_About this exercise_
Convert the text read from the records into a Markdown table with two columns, Row and Text, numbering each line and skipping blank ones. Leave the pictures out.
□ □ □ □ □ □ □
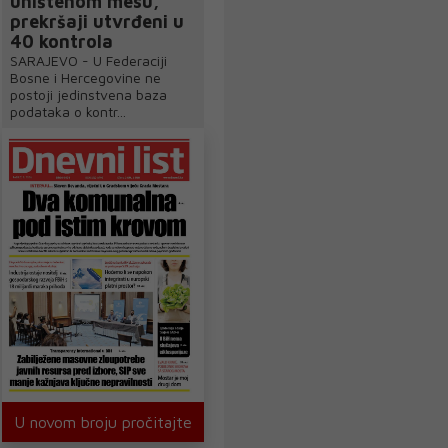
uništenom mesu,
prekršaji utvrđeni u
40 kontrola
SARAJEVO - U Federaciji
Bosne i Hercegovine ne
postoji jedinstvena baza
podataka o kontr...
U novom broju pročitajte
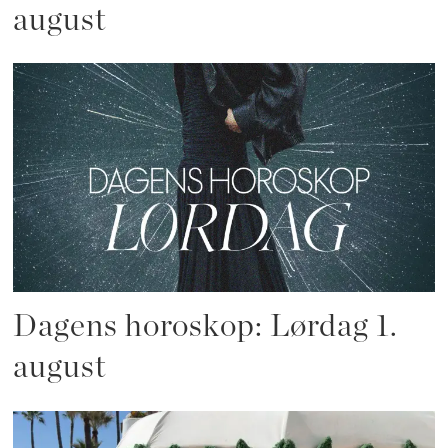
august
Dagens horoskop: Lørdag 1.
august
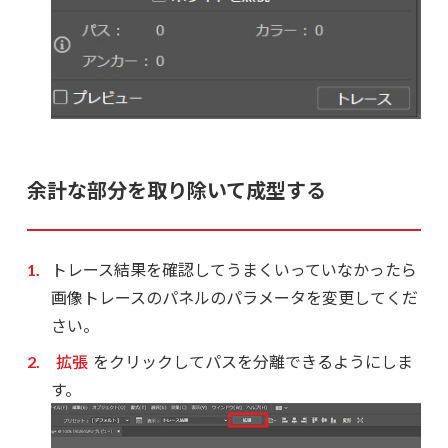
余計な部分を取り除いて成型する
トレース結果を確認してうまくいっていなかったら
画像トレースのパネルのパラメータを変更してくだ
さい。
拡張
をクリックしてパスを分離できるようにしま
す。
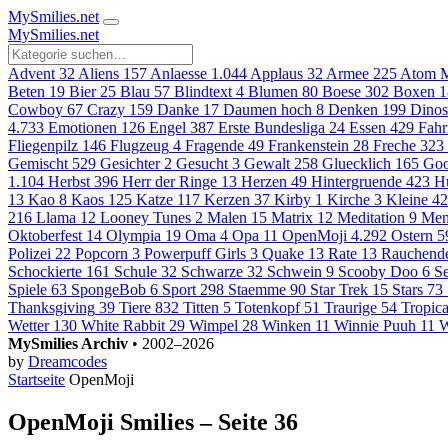
MySmilies
.net
MySmilies
.net
Advent
32
Aliens
157
Anlaesse
1.044
Applaus
32
Armee
225
Atom M
Beten
19
Bier
25
Blau
57
Blindtext
4
Blumen
80
Boese
302
Boxen
1
Cowboy
67
Crazy
159
Danke
17
Daumen hoch
8
Denken
199
Dinos
4.733
Emotionen
126
Engel
387
Erste Bundesliga
24
Essen
429
Fahr
Fliegenpilz
146
Flugzeug
4
Fragende
49
Frankenstein
28
Freche
323
Gemischt
529
Gesichter
2
Gesucht
3
Gewalt
258
Gluecklich
165
Goo
1.104
Herbst
396
Herr der Ringe
13
Herzen
49
Hintergruende
423
H
13
Kao
8
Kaos
125
Katze
117
Kerzen
37
Kirby
1
Kirche
3
Kleine
42
216
Llama
12
Looney Tunes
2
Malen
15
Matrix
12
Meditation
9
Men
Oktoberfest
14
Olympia
19
Oma
4
Opa
11
OpenMoji
4.292
Ostern
5
Polizei
22
Popcorn
3
Powerpuff Girls
3
Quake
13
Rate
13
Rauchend
Schockierte
161
Schule
32
Schwarze
32
Schwein
9
Scooby Doo
6
S
Spiele
63
SpongeBob
6
Sport
298
Staemme
90
Star Trek
15
Stars
73
Thanksgiving
39
Tiere
832
Titten
5
Totenkopf
51
Traurige
54
Tropica
Wetter
130
White Rabbit
29
Wimpel
28
Winken
11
Winnie Puuh
11
W
MySmilies Archiv
• 2002–2026
by
Dreamcodes
Startseite
OpenMoji
OpenMoji Smilies – Seite 36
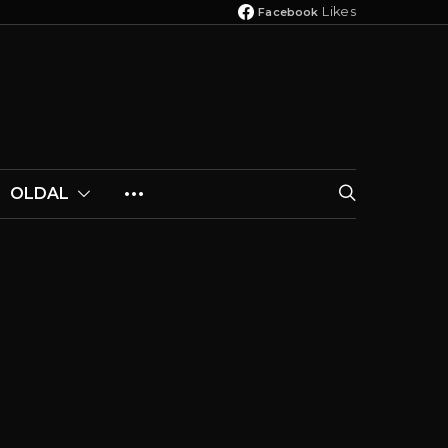
Likes
Facebook
OLDAL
□ □ □ □ □ □ □
_Result of this exercise_
| Row | Text |
|---|---|
| 1 | uništenom mesu, |
| 2 | prekršaji utvrđeni u |
| 3 | 40 kontrola |
| 4 | SARAJEVO - U Federaciji |
| 5 | Bosne i Hercegovine ne |
| 6 | postoji jedinstvena baza |
| 7 | podataka o kontr... |
| 8 | U novom broju pročitajte |
| 9 | august |
| 10 | Dagens horoskop: Lørdag 1. |
| 11 | august |
| 12 | 余計な部分を取り除いて成型する |
| 13 | トレース結果を確認してうまくいっていなかったら |
| 14 | 画像トレースのパネルのパラメータを変更してくだ |
| 15 | さい。 |
| 16 | 拡張 |
| 17 | をクリックしてパスを分離できるようにしま |
| 18 | す。 |
| 19 | MySmilies |
| 20 | .net |
| 21 | MySmilies |
| 22 | .net |
| 23 | Advent |
| 24 | 32 |
| 25 | Aliens |
| 26 | 157 |
| 27 | Anlaesse |
| 28 | 1.044 |
| 29 | Applaus |
| 30 | 32 |
| 31 | Armee |
| 32 | 225 |
| 33 | Atom M |
| 34 | Beten |
| 35 | 19 |
| 36 | Bier |
| 37 | 25 |
| 38 | Blau |
| 39 | 57 |
| 40 | Blindtext |
| 41 | 4 |
| 42 | Blumen |
| 43 | 80 |
| 44 | Boese |
| 45 | 302 |
| 46 | Boxen |
| 47 | 1 |
| 48 | Cowboy |
| 49 | 67 |
| 50 | Crazy |
| 51 | 159 |
| 52 | Danke |
| 53 | 17 |
| 54 | Daumen hoch |
| 55 | 8 |
| 56 | Denken |
| 57 | 199 |
| 58 | Dinos |
| 59 | 4.733 |
| 60 | Emotionen |
| 61 | 126 |
| 62 | Engel |
| 63 | 387 |
| 64 | Erste Bundesliga |
| 65 | 24 |
| 66 | Essen |
| 67 | 429 |
| 68 | Fahr |
| 69 | Fliegenpilz |
| 70 | 146 |
| 71 | Flugzeug |
| 72 | 4 |
| 73 | Fragende |
| 74 | 49 |
| 75 | Frankenstein |
| 76 | 28 |
| 77 | Freche |
| 78 | 323 |
| 79 | Gemischt |
| 80 | 529 |
| 81 | Gesichter |
| 82 | 2 |
| 83 | Gesucht |
| 84 | 3 |
| 85 | Gewalt |
| 86 | 258 |
| 87 | Gluecklich |
| 88 | 165 |
| 89 | Goo |
| 90 | 1.104 |
| 91 | Herbst |
| 92 | 396 |
| 93 | Herr der Ringe |
| 94 | 13 |
| 95 | Herzen |
| 96 | 49 |
| 97 | Hintergruende |
| 98 | 423 |
| 99 | H |
| 100 | 13 |
| 101 | Kao |
| 102 | 8 |
| 103 | Kaos |
| 104 | 125 |
| 105 | Katze |
| 106 | 117 |
| 107 | Kerzen |
| 108 | 37 |
| 109 | Kirby |
| 110 | 1 |
| 111 | Kirche |
| 112 | 3 |
| 113 | Kleine |
| 114 | 42 |
| 115 | 216 |
| 116 | Llama |
| 117 | 12 |
| 118 | Looney Tunes |
| 119 | 2 |
| 120 | Malen |
| 121 | 15 |
| 122 | Matrix |
| 123 | 12 |
| 124 | Meditation |
| 125 | 9 |
| 126 | Men |
| 127 | Oktoberfest |
| 128 | 14 |
| 129 | Olympia |
| 130 | 19 |
| 131 | Oma |
| 132 | 4 |
| 133 | Opa |
| 134 | 11 |
| 135 | OpenMoji |
| 136 | 4.292 |
| 137 | Ostern |
| 138 | 5 |
| 139 | Polizei |
| 140 | 22 |
| 141 | Popcorn |
| 142 | 3 |
| 143 | Powerpuff Girls |
| 144 | 3 |
| 145 | Quake |
| 146 | 13 |
| 147 | Rate |
| 148 | 13 |
| 149 | Rauchend |
| 150 | Schockierte |
| 151 | 161 |
| 152 | Schule |
| 153 | 32 |
| 154 | Schwarze |
| 155 | 32 |
| 156 | Schwein |
| 157 | 9 |
| 158 | Scooby Doo |
| 159 | 6 |
| 160 | S |
| 161 | Spiele |
| 162 | 63 |
| 163 | SpongeBob |
| 164 | 6 |
| 165 | Sport |
| 166 | 298 |
| 167 | Staemme |
| 168 | 90 |
| 169 | Star Trek |
| 170 | 15 |
| 171 | Stars |
| 172 | 73 |
| 173 | Thanksgiving |
| 174 | 39 |
| 175 | Tiere |
| 176 | 832 |
| 177 | Titten |
| 178 | 5 |
| 179 | Totenkopf |
| 180 | 51 |
| 181 | Traurige |
| 182 | 54 |
| 183 | Tropica |
| 184 | Wetter |
| 185 | 130 |
| 186 | White Rabbit |
| 187 | 29 |
| 188 | Wimpel |
| 189 | 28 |
| 190 | Winken |
| 191 | 11 |
| 192 | Winnie Puuh |
| 193 | 11 |
| 194 | W |
| 195 | MySmilies Archiv |
| 196 | • 2002–2026 |
| 197 | by |
| 198 | Dreamcodes |
| 199 | Startseite |
| 200 | OpenMoji |
| 201 | OpenMoji Smilies – Seite 36 |
| 202 | Likes |
| 203 | Facebook |
| 204 | OLDAL |